Con esto quedará desencantada y se enamorará de ti.
Juan:
Así lo haré, querido amigo. ¡Tres veces!
Narrador:
Juan lo hizo tal y como su compañero le había indicado. En la
primera, la princesa adquirió la figura de un enorme cisne negro de
ojos centelleantes; la segunda vez que la zambulló salió el cisne
blanco; nuevamente sumergió el ave en el agua, y en el mismo
instante quedó convertida en una hermosísima princesa. Era todavía
más bella que antes, y con lágrimas en los maravillosos ojos le dio
las gracias por haberla librado de su hechizo.
A
la mañana siguiente, el primero en llegar a palacio fue el compañero
de viaje, con un bastón en la mano y el hato a la espalda.
Compañero:
Debo partir, querido Juan.
JJuan:
Ven a mis brazos, querido amigo. Te ruego que no te marches, quédate
a mi lado pues a ti debo toda mi felicidad.
Compañero:
No, mi hora ha sonado.
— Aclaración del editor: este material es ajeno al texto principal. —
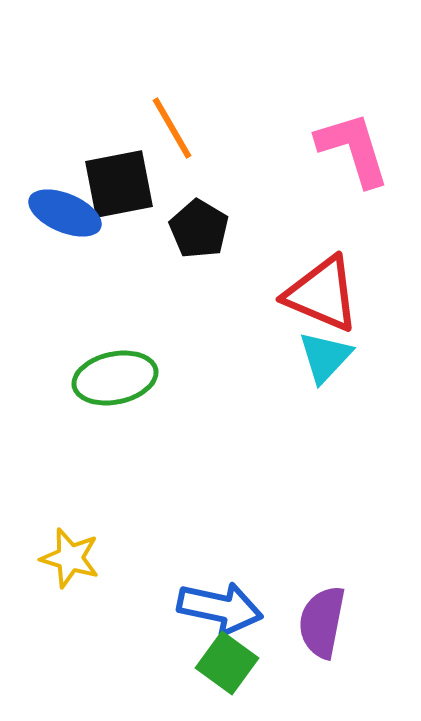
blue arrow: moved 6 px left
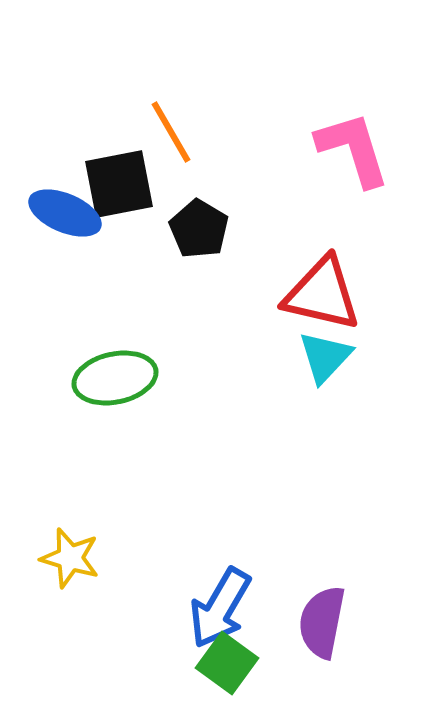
orange line: moved 1 px left, 4 px down
red triangle: rotated 10 degrees counterclockwise
blue arrow: rotated 108 degrees clockwise
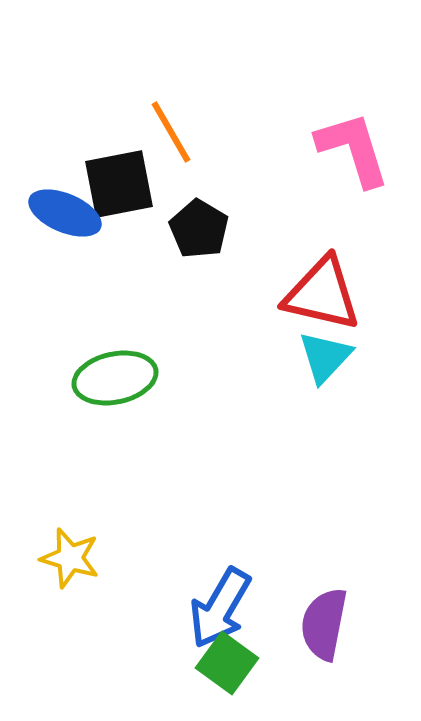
purple semicircle: moved 2 px right, 2 px down
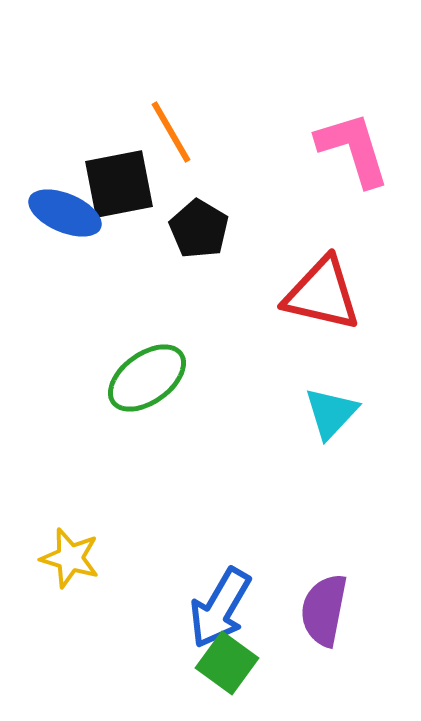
cyan triangle: moved 6 px right, 56 px down
green ellipse: moved 32 px right; rotated 24 degrees counterclockwise
purple semicircle: moved 14 px up
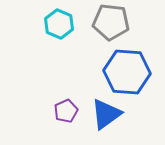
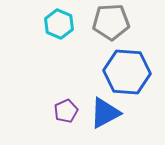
gray pentagon: rotated 9 degrees counterclockwise
blue triangle: moved 1 px left, 1 px up; rotated 8 degrees clockwise
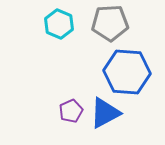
gray pentagon: moved 1 px left, 1 px down
purple pentagon: moved 5 px right
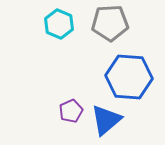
blue hexagon: moved 2 px right, 5 px down
blue triangle: moved 1 px right, 7 px down; rotated 12 degrees counterclockwise
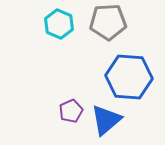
gray pentagon: moved 2 px left, 1 px up
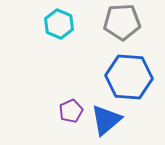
gray pentagon: moved 14 px right
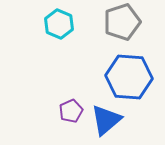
gray pentagon: rotated 15 degrees counterclockwise
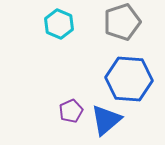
blue hexagon: moved 2 px down
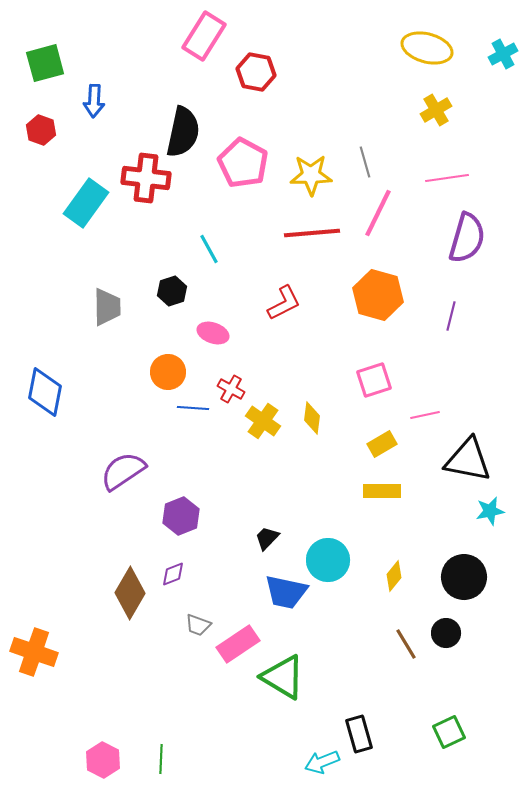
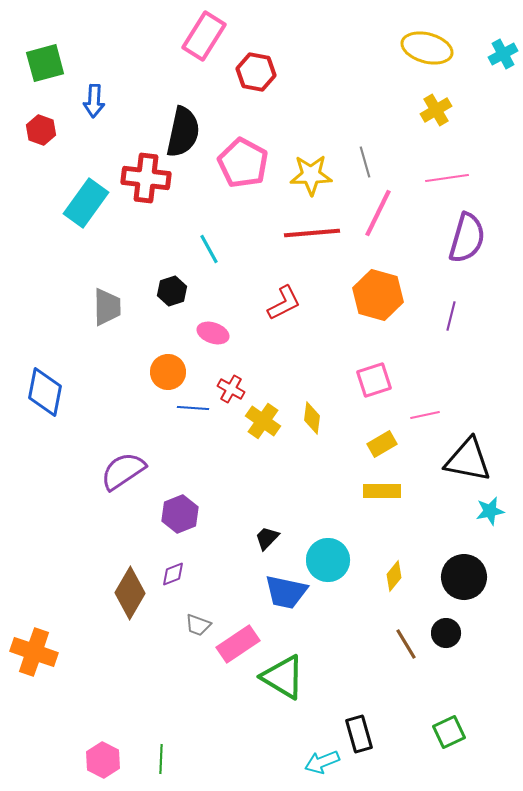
purple hexagon at (181, 516): moved 1 px left, 2 px up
No hice sino pagar mi deuda. ¿Te acuerdas de
aquel muerto con quien quisieron cebarse aquellos malvados? Diste
cuanto tenías para que pudiese descansar en paz en la tumba. Pues
aquel muerto soy yo.
Narrador:
Y en el mismo momento desapareció.
Juan
y la princesa se amaron entrañablemente, y el anciano Rey vivió
días felices, en los que pudo sentar a sus nietecitos sobre sus
rodillas y jugar con ellos con el cetro.